Client Basic Usage
Table of contents
After CoreNLP has been properly set up, you can start using the client functions to obtain CoreNLP annotations in Stanza. Below are some basic examples of starting a server, making requests, and accessing various annotations from the returned Document object. By default, CoreNLP Client uses protobuf
for message passing. A full definition of our protocols (a.k.a., our supported annotations) can be found here.
Apart from the following example code, we have also prepared an interactive Jupyter notebook tutorial to get you started with the CoreNLP client functionality.
It is highly advised to start the server in a context manager (e.g. with CoreNLPClient(...) as client:
) to ensure the server is properly shut down when your Python application finishes.

**********

## REQUIRED ACTION 1
According to the CoreNLP client usage page, why should the server be started inside a context manager? Answer in one to three sentences.
## REQUIRED ACTION 2
Summarize the CoreNLP client usage page in two sentences.
The material after this point comes from a different source.

## MATERIAL SHOWN
**********

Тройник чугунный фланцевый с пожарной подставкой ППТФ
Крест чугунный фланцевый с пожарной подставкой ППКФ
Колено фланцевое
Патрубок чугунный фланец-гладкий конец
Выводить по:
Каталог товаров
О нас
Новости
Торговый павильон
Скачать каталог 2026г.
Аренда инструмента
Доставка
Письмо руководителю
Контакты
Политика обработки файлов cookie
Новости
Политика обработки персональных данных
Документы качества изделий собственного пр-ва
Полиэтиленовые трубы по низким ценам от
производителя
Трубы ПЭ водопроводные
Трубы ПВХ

**********

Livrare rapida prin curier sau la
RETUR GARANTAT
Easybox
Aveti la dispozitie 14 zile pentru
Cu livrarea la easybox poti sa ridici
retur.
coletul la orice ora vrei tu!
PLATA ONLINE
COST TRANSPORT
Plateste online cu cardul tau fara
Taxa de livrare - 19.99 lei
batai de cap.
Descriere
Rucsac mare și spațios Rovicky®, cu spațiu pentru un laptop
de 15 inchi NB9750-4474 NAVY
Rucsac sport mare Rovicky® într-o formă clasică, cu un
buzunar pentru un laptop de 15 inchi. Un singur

**********

## RESPONSE 1
Starting the server in a context manager, such as "with CoreNLPClient(...) as client:", ensures the server is properly shut down when the Python application finishes.

## RESPONSE 2
Once CoreNLP is set up, Stanza's client functions can start a server, send requests, and access annotations from the returned Document object, with protobuf used for message passing by default. An interactive Jupyter notebook tutorial is also offered, and the server should be started in a context manager so it shuts down properly when the Python application finishes.